We stopped at a small bridge to fish in a milky gray pool of water. We caught many of the osman, a fish with irregular black spots, olive yellow sides, a white belly, and small whiskers, like a cross between a trout and a catfish.
It was cold enough on the pass that I needed to put on a wool hat and a sweater. Kolya’s friends came over to where Johannes and I were fishing to invite us to partake of the lunch they had spread out among their catch. They had brought boiled eggs, boiled potatoes, a container with salt, and vodka. I was handed a cup of vodka and a potato. Johannes and I toasted with them. Ida missed lunch, as she was out on a walk photographing wildflowers.
After lunch, I took a walk across the treeless landscape. At every step I encountered a different type of wildflower. I picked some and pressed their delicate petals in the pages of my sketchbook. By the time I had returned to the fishing spot the Russians had gathered up their piles of osman in burlap sacks and were ready to leave.
Johannes, Ida, and I had dinner at the cafeteria in the old military compound, and afterward we sat and watched Kolya and his friends play backgammon, which they played very quickly. When the gaming was over we all went to the bar to celebrate the beautiful day.

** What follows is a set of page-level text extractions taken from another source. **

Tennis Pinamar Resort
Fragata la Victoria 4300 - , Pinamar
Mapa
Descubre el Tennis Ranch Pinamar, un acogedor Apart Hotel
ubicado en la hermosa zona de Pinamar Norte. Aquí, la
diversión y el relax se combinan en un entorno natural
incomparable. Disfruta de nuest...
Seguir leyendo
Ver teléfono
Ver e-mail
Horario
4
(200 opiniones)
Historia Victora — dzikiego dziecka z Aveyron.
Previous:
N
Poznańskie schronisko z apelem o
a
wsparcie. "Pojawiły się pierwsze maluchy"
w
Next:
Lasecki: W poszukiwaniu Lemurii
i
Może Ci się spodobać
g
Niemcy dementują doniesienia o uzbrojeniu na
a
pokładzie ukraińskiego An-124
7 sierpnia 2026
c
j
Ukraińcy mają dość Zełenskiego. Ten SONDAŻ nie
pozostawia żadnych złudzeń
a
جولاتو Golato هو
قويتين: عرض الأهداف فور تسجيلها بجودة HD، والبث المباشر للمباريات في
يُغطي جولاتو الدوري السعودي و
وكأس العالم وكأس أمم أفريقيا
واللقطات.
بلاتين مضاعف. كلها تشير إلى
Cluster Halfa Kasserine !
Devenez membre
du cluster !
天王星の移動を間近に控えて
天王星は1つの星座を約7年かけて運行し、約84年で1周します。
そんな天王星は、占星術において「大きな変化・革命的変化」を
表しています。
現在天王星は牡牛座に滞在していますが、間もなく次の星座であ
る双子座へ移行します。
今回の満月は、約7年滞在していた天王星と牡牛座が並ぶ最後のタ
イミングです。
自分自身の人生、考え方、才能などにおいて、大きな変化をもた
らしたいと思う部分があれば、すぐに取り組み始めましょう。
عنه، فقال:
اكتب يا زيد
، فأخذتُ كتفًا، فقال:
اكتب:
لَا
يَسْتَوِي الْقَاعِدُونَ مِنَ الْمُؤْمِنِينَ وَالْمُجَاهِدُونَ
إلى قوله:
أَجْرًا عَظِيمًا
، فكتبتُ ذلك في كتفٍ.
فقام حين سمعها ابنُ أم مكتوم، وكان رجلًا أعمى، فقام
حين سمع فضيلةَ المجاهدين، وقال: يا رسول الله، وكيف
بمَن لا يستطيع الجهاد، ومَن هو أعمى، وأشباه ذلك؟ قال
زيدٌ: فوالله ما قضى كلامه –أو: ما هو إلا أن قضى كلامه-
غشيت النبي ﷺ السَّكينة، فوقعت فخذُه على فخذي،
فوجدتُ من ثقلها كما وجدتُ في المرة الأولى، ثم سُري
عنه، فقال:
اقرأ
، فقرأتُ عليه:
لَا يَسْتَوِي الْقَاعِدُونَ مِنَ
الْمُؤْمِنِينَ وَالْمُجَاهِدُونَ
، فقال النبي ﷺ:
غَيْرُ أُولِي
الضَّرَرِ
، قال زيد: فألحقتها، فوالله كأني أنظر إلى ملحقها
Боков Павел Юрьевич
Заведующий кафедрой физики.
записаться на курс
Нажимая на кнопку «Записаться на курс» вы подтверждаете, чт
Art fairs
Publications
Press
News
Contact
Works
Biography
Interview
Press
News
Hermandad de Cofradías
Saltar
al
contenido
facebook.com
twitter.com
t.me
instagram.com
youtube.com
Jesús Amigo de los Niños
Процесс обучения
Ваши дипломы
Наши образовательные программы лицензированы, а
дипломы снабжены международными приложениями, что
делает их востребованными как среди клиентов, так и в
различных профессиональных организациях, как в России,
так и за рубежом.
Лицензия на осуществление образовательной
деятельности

That night there was an energy among our comrades and the drinking was aggressive. We danced as the bar filled up with people. Isa invited people to drink with us. A young woman took me by the hand and pulled me onto the dance floor. Her hair was bleached blond and she had cool dark eyes. I don’t remember returning to my room, just that I ended up there, my head spinning on my pillow. I remember that I kissed her and wondered why she was not with me.
We paid Marcel, il mafioso, the next morning at breakfast.
“Here’s my number in Bishkek if you need anything before you leave,” said Vadim. “I should be back in town tomorrow, that’s where I live most of the time. And let me take your address. If I find out any more about Kyrgyz trout I will write you.”
We were headed away from Tamga before most of the town had awakened.
Marin was driving and Isa was passed out in the passenger seat. We stopped at a beach on the lake so we could skin dive. Isa took off his shirt and spread himself out in the sand to quiet his hangover. The water was warm enough that Johannes and I could swim and dive comfortably without wet suits.